Sunday, March 25, 2018

Distant Observer

photo by Paula Court

Distant Observer: Tokyo/New York Correspondence, presented by La MaMa at La Mama, was written by two playwrights, one in New York and one in Tokyo. The segments of the final script alternate between the work of the two of them. The play, then, is modeled after a renga, a Japanese verse form in which multiple writers collaborate.

The creative method is interesting, but Distant Observer reflects nothing of this dyad process. It simply makes no difference, as we can’t discriminate between the style of the two writers, at least in translation.

The two playwrights in question are Takeshi Kawamura and John Jesurun, and the play is strange even by Off-off-Broadway standards. Its five actors play characters who are essentially amorphous. Although one is called “Mary” at one point, the only other names assigned are “A” and “B”. One character even says “I’m not even a character. I’m just some kind of idea floating around.” and “I think we have become each other.” 

The story, such as it is, concerns a man who’s confessed to a murder, although the event may have been a suicide. The victim’s sister, indeed, offers him money when he gets out of prison, in gratitude. “He hid my sister’s shame,” she says of him. 

Reality itself is amorphous in this play. Even the ex-offender can’t be trusted in monologue; he confesses to us at the play’s opening: “I was 19 when I killed her. … I don’t even know why I did it. I was crazy and I love with that girl. … I can never make the done undone.” However, the victim’s sister says that the victim bought the poison and stated her suicidal plan herself. The convict seems to be trying to convince himself.

Mid-play the setting shifts to a scene that represents Aokigahara, the Japanese forest where people go to commit suicide. “I can’t stand the stupid faces of hanging corpses,” one character says. Then the killer (the not-killer?) confesses to burning the forest down to stop the suicides - but perhaps he hasn’t. “There is no fire as far as we know,” a character says during a discussion of the fire.

But the dominant characteristic of the production is not plot nor theme nor dialogue but the delivery of the lines. Every moment, without exception, gives us rat-tat-tat readings, as if the actors were machine guns aimed at each other in trench warfare. Emotions are indicated, but they have no real effect on the characters, and certainly not on us. Paradoxically, the effect is to create an intense involvement in the audience. We pay rapt attention to the performers throughout the short piece. It’s riveting. We may not understand, but we don’t have the time to be bored.
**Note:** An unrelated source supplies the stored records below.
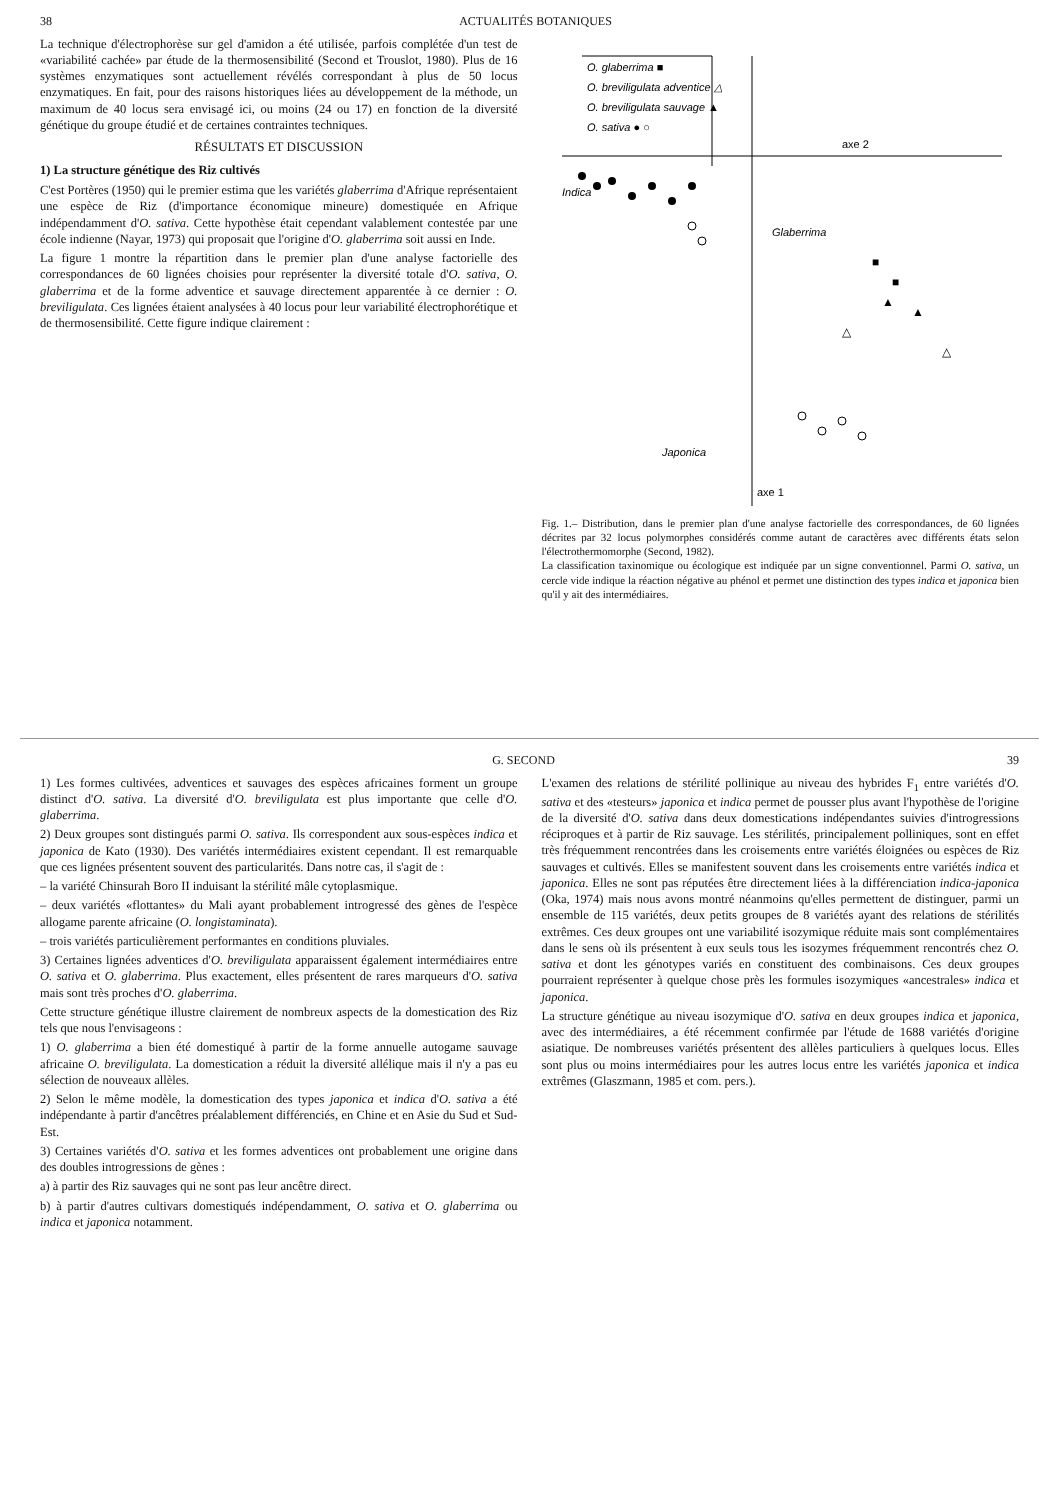38 ACTUALITÉS BOTANIQUES
La technique d'électrophorèse sur gel d'amidon a été utilisée, parfois complétée d'un test de «variabilité cachée» par étude de la thermosensibilité (Second et Trouslot, 1980). Plus de 16 systèmes enzymatiques sont actuellement révélés correspondant à plus de 50 locus enzymatiques. En fait, pour des raisons historiques liées au développement de la méthode, un maximum de 40 locus sera envisagé ici, ou moins (24 ou 17) en fonction de la diversité génétique du groupe étudié et de certaines contraintes techniques.
RÉSULTATS ET DISCUSSION
1) La structure génétique des Riz cultivés
C'est Portères (1950) qui le premier estima que les variétés glaberrima d'Afrique représentaient une espèce de Riz (d'importance économique mineure) domestiquée en Afrique indépendamment d'O. sativa. Cette hypothèse était cependant valablement contestée par une école indienne (Nayar, 1973) qui proposait que l'origine d'O. glaberrima soit aussi en Inde.
La figure 1 montre la répartition dans le premier plan d'une analyse factorielle des correspondances de 60 lignées choisies pour représenter la diversité totale d'O. sativa, O. glaberrima et de la forme adventice et sauvage directement apparentée à ce dernier : O. breviligulata. Ces lignées étaient analysées à 40 locus pour leur variabilité électrophorétique et de thermosensibilité. Cette figure indique clairement :
O. glaberrima ■
O. breviligulata adventice △
O. breviligulata sauvage ▲
O. sativa ● ○
axe 2
axe 1
Indica
Glaberrima
Japonica
■
■
▲
▲
△
△
Fig. 1.– Distribution, dans le premier plan d'une analyse factorielle des correspondances, de 60 lignées décrites par 32 locus polymorphes considérés comme autant de caractères avec différents états selon l'électrothermomorphe (Second, 1982).
La classification taxinomique ou écologique est indiquée par un signe conventionnel. Parmi O. sativa, un cercle vide indique la réaction négative au phénol et permet une distinction des types indica et japonica bien qu'il y ait des intermédiaires.
G. SECOND 39
1) Les formes cultivées, adventices et sauvages des espèces africaines forment un groupe distinct d'O. sativa. La diversité d'O. breviligulata est plus importante que celle d'O. glaberrima.
2) Deux groupes sont distingués parmi O. sativa. Ils correspondent aux sous-espèces indica et japonica de Kato (1930). Des variétés intermédiaires existent cependant. Il est remarquable que ces lignées présentent souvent des particularités. Dans notre cas, il s'agit de :
– la variété Chinsurah Boro II induisant la stérilité mâle cytoplasmique.
– deux variétés «flottantes» du Mali ayant probablement introgressé des gènes de l'espèce allogame parente africaine (O. longistaminata).
– trois variétés particulièrement performantes en conditions pluviales.
3) Certaines lignées adventices d'O. breviligulata apparaissent également intermédiaires entre O. sativa et O. glaberrima. Plus exactement, elles présentent de rares marqueurs d'O. sativa mais sont très proches d'O. glaberrima.
Cette structure génétique illustre clairement de nombreux aspects de la domestication des Riz tels que nous l'envisageons :
1) O. glaberrima a bien été domestiqué à partir de la forme annuelle autogame sauvage africaine O. breviligulata. La domestication a réduit la diversité allélique mais il n'y a pas eu sélection de nouveaux allèles.
2) Selon le même modèle, la domestication des types japonica et indica d'O. sativa a été indépendante à partir d'ancêtres préalablement différenciés, en Chine et en Asie du Sud et Sud-Est.
3) Certaines variétés d'O. sativa et les formes adventices ont probablement une origine dans des doubles introgressions de gènes :
a) à partir des Riz sauvages qui ne sont pas leur ancêtre direct.
b) à partir d'autres cultivars domestiqués indépendamment, O. sativa et O. glaberrima ou indica et japonica notamment.
L'examen des relations de stérilité pollinique au niveau des hybrides F<sub>1</sub> entre variétés d'O. sativa et des «testeurs» japonica et indica permet de pousser plus avant l'hypothèse de l'origine de la diversité d'O. sativa dans deux domestications indépendantes suivies d'introgressions réciproques et à partir de Riz sauvage. Les stérilités, principalement polliniques, sont en effet très fréquemment rencontrées dans les croisements entre variétés éloignées ou espèces de Riz sauvages et cultivés. Elles se manifestent souvent dans les croisements entre variétés indica et japonica. Elles ne sont pas réputées être directement liées à la différenciation indica-japonica (Oka, 1974) mais nous avons montré néanmoins qu'elles permettent de distinguer, parmi un ensemble de 115 variétés, deux petits groupes de 8 variétés ayant des relations de stérilités extrêmes. Ces deux groupes ont une variabilité isozymique réduite mais sont complémentaires dans le sens où ils présentent à eux seuls tous les isozymes fréquemment rencontrés chez O. sativa et dont les génotypes variés en constituent des combinaisons. Ces deux groupes pourraient représenter à quelque chose près les formules isozymiques «ancestrales» indica et japonica.
La structure génétique au niveau isozymique d'O. sativa en deux groupes indica et japonica, avec des intermédiaires, a été récemment confirmée par l'étude de 1688 variétés d'origine asiatique. De nombreuses variétés présentent des allèles particuliers à quelques locus. Elles sont plus ou moins intermédiaires pour les autres locus entre les variétés japonica et indica extrêmes (Glaszmann, 1985 et com. pers.).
No director is credited. The entire package seems to be the concept of Messrs. Kawamura and Jesurun. The cast - Anastasia Olowin; Kotoba Dan; Claire Buckingham; Kyle Griffiths; Samuel Im - are absolutely faultless. The acting has the sharply defined veneer of Arita ware.

The production uses lovely video and creative staging incidental to its dazzling concept. Distant Observer is fascinating work that only glows more brightly in memory.